LAUSR

Abstract A fairly general formulation for rate-independent strain-gradient plasticity is studied. It includes the possibility of both “energetic” and “dissipative” higher-order stresses and a general effective plastic strain-rate E ˙ , which is convex and homogeneous of degree 1 in the plastic strain-rate and its gradient. The corresponding work-conjugate generalized stress is a convex function of the dissipative stress and higher-order stress and is homogeneous of degree 1 in these variables. The free energy depends on plastic strain and its gradient, as well as on elastic strain. The generalized yield stress depends on the history up to the present of the plastic strain and its gradient. This contrasts with most studies to date in which generalized yield stress is taken to depend only on E, the time-integral of E ˙ . The simple shear of a strip is studied within this framework.
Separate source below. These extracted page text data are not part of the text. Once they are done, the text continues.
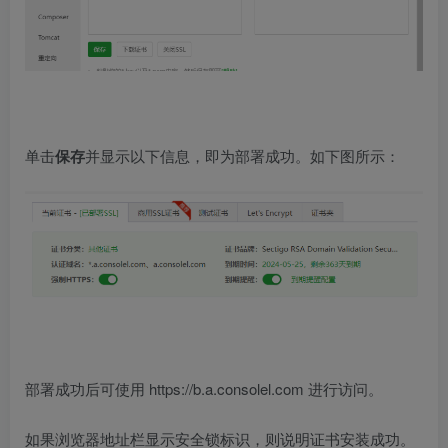
单击
保存
并显示以下信息，即为部署成功。如下图所示：
部署成功后可使用
https://
b.a.consolel.com 进行访问。
如果浏览器地址栏显示安全锁标识，则说明证书安装成功。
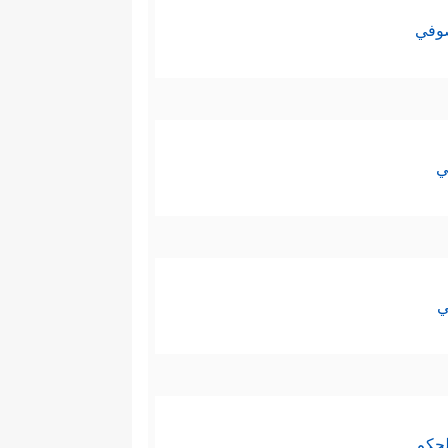
صوفي
ي
ي
لحكم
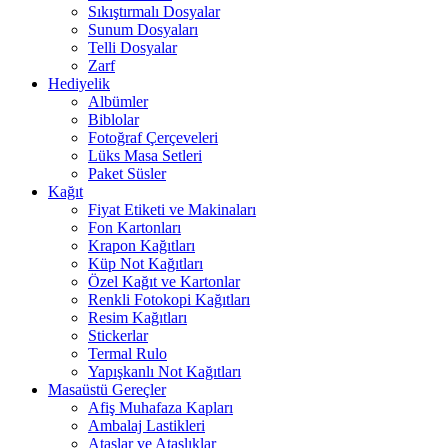
Sıkıştırmalı Dosyalar
Sunum Dosyaları
Telli Dosyalar
Zarf
Hediyelik
Albümler
Biblolar
Fotoğraf Çerçeveleri
Lüks Masa Setleri
Paket Süsler
Kağıt
Fiyat Etiketi ve Makinaları
Fon Kartonları
Krapon Kağıtları
Küp Not Kağıtları
Özel Kağıt ve Kartonlar
Renkli Fotokopi Kağıtları
Resim Kağıtları
Stickerlar
Termal Rulo
Yapışkanlı Not Kağıtları
Masaüstü Gereçler
Afiş Muhafaza Kapları
Ambalaj Lastikleri
Ataşlar ve Ataşlıklar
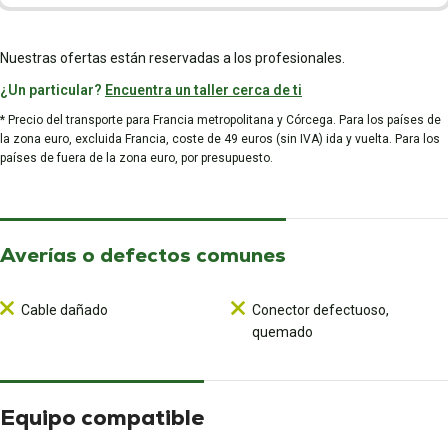
Nuestras ofertas están reservadas a los profesionales.
¿Un particular?
Encuentra un taller cerca de ti
* Precio del transporte para Francia metropolitana y Córcega. Para los países de
la zona euro, excluida Francia, coste de 49 euros (sin IVA) ida y vuelta. Para los
países de fuera de la zona euro, por presupuesto.
Averías o defectos comunes
Cable dañado
Conector defectuoso,
quemado
Equipo compatible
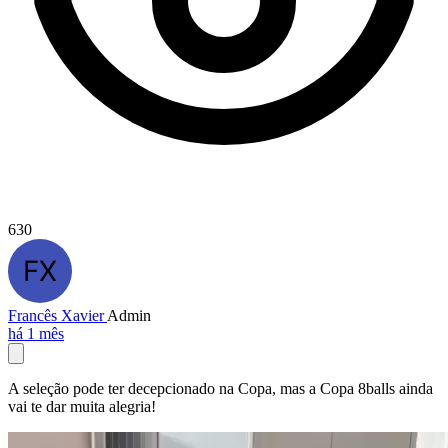
630
Francês Xavier
Admin
há 1 mês
A seleção pode ter decepcionado na Copa, mas a Copa 8balls ainda
vai te dar muita alegria!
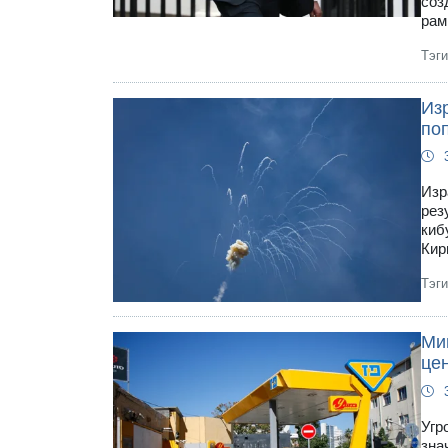
соз
рам
Тэг
Изр
по
Изр
рез
киб
Кир
Тэг
Ми
цен
Угр
зна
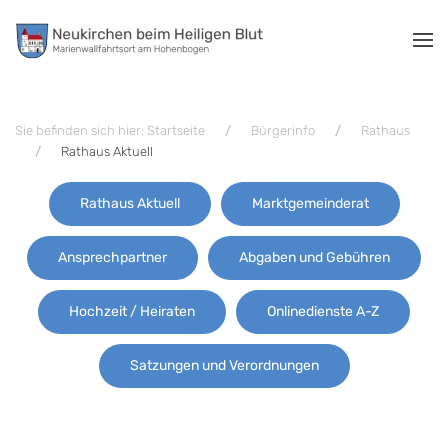
Zum Hauptinhalt springen
Sie befinden sich hier: Startseite
Bürgerinfo
Rathaus
Rathaus Aktuell
Rathaus Aktuell
Marktgemeinderat
Ansprechpartner
Abgaben und Gebühren
Hochzeit / Heiraten
Onlinedienste A-Z
Satzungen und Verordnungen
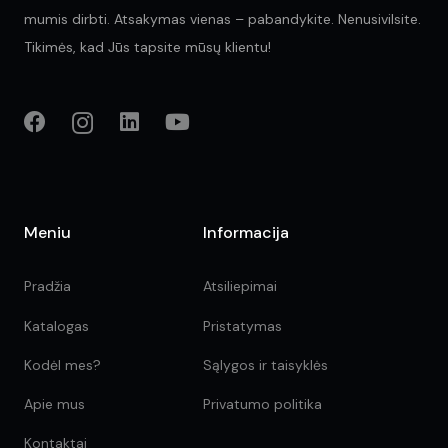
mumis dirbti. Atsakymas vienas – pabandykite. Nenusivilsite.
Tikimės, kad Jūs tapsite mūsų klientu!
Meniu
Informacija
Pradžia
Atsiliepimai
Katalogas
Pristatymas
Kodėl mes?
Sąlygos ir taisyklės
Apie mus
Privatumo politika
Kontaktai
It is loaded so as to produce uniform Cauchy stress, which increases monotonically in time. Initially the boundaries are free of micro-traction but at a time T the boundaries are passivated. As in previous studies, an “elastic gap” is observed, before plastic flow resumes. In contrast to previous studies, this is now demonstrated to be governed entirely by the function E ˙ that defines the associated flow law. The hardening, either energetic or dissipative, regulates the plastic strain-rate, once this resumes.